As it relates to other acquisitions, I would tell you that we’ve actually been very active in the Medical Physics area and our big challenge there is because of the margin profiles of those businesses we just have to be careful about what we are willing to pay from an internal rate of return standpoint and without going through the detail we have probably passed on three or four acquisitions that just did not need our financial hurdles and also we’re not such that they would have negatively affected our enterprise-wide strategy.


That’s a little bit of also why you have seen the investment that you see in this quarter as it relates to the assessments.
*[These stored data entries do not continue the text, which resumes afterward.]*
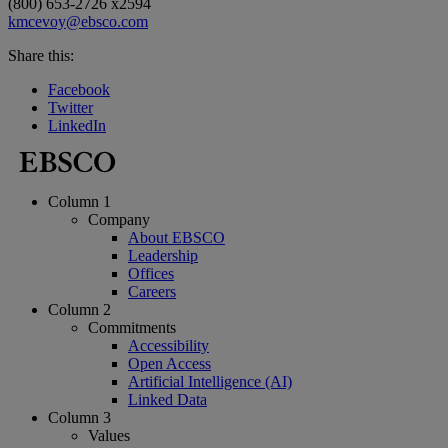
(800) 653-2726 x2594
kmcevoy@ebsco.com
Share this:
Facebook
Twitter
LinkedIn
Column 1
Company
About EBSCO
Leadership
Offices
Careers
Column 2
Commitments
Accessibility
Open Access
Artificial Intelligence (AI)
Linked Data
Column 3
Values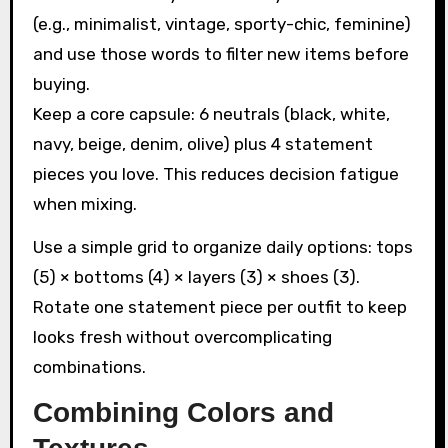
(e.g., minimalist, vintage, sporty-chic, feminine)
and use those words to filter new items before
buying.
Keep a core capsule: 6 neutrals (black, white,
navy, beige, denim, olive) plus 4 statement
pieces you love. This reduces decision fatigue
when mixing.
Use a simple grid to organize daily options: tops
(5) × bottoms (4) × layers (3) × shoes (3).
Rotate one statement piece per outfit to keep
looks fresh without overcomplicating
combinations.
Combining Colors and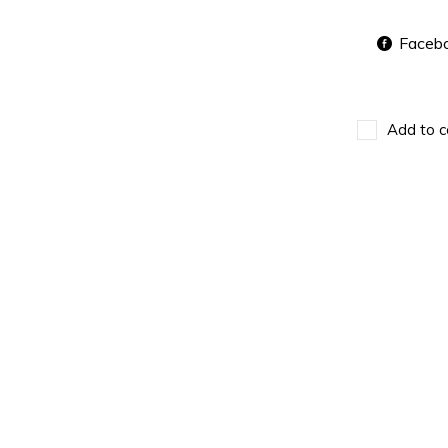
Faceb
Add to c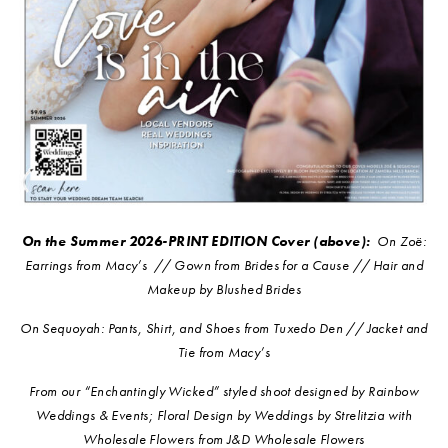
On the Summer 2026-PRINT EDITION Cover (above):
On
Zoë:
Earrings from Macy’s // Gown from Brides for a Cause // Hair and
Makeup by Blushed Brides
On Sequoyah: Pants, Shirt, and Shoes from Tuxedo Den // Jacket and
Tie from Macy’s
From our “Enchantingly Wicked” styled shoot designed by Rainbow
Weddings & Events; Floral Design by Weddings by Strelitzia with
Wholesale Flowers from J&D Wholesale Flowers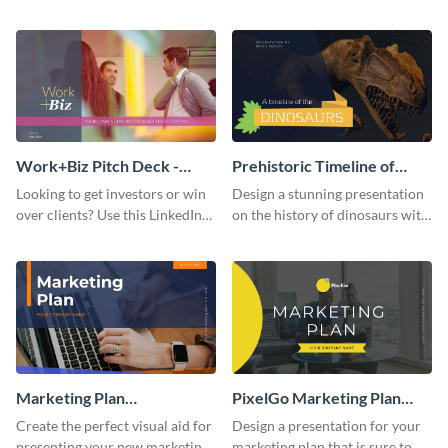
with your audience using this
deck template inspired by
pitch deck presentation
Buffer.
template.
Work+Biz Pitch Deck -
Prehistoric Timeline of
Presentation
Dinosaurs - Presentation
Looking to get investors or win
Design a stunning presentation
over clients? Use this LinkedIn-
on the history of dinosaurs with
inspired pitch deck template
this eye-catching presentation
and get started.
template.
Marketing Plan
PixelGo Marketing Plan
Presentation
Presentation
Create the perfect visual aid for
Design a presentation for your
presenting your new marketing
marketing plan that is sure to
We also had some contracting expenses that we went through this year, or this quarter it aid in the process of starting some new business opportunities up that we could have gone out and made an acquisition on and choose not to because of profitability. So, we are trying to be very plant full about how we do that.


So, I would say that we have done this small acquisition that would complement to the Medical Products business we’d worked with several things with medical, the Medical Physics business and we will continue to. And then the last thing is, as Mike Kaminski has really got his feet firmly on the ground now in Rad Measurement there were a couple of very interesting things that were contemplating there. But there we needed to get the general management team in place, get the new sales structure position properly, do some of the fundamental things that we need to do to really start to look to and address growth post the ERP implementation and we’re, feel good we are doing that.


Mitra Ramgopal – Sidoti & Co. LLC


Okay, thanks again for taking the questions.


Bill Saxelby


Okay.


Operator


Thank you. (Operator Instructions) There has been no further questions. Please continue.


Bill Saxelby


Great. Kevin thank you very much and I would like to thank everyone for joining us. We look forward to talking to you in the next quarter.


Operator


Thank you. This concludes the Landauer first quarter fiscal 2014 conference call. Thank you for participating. You may now disconnect.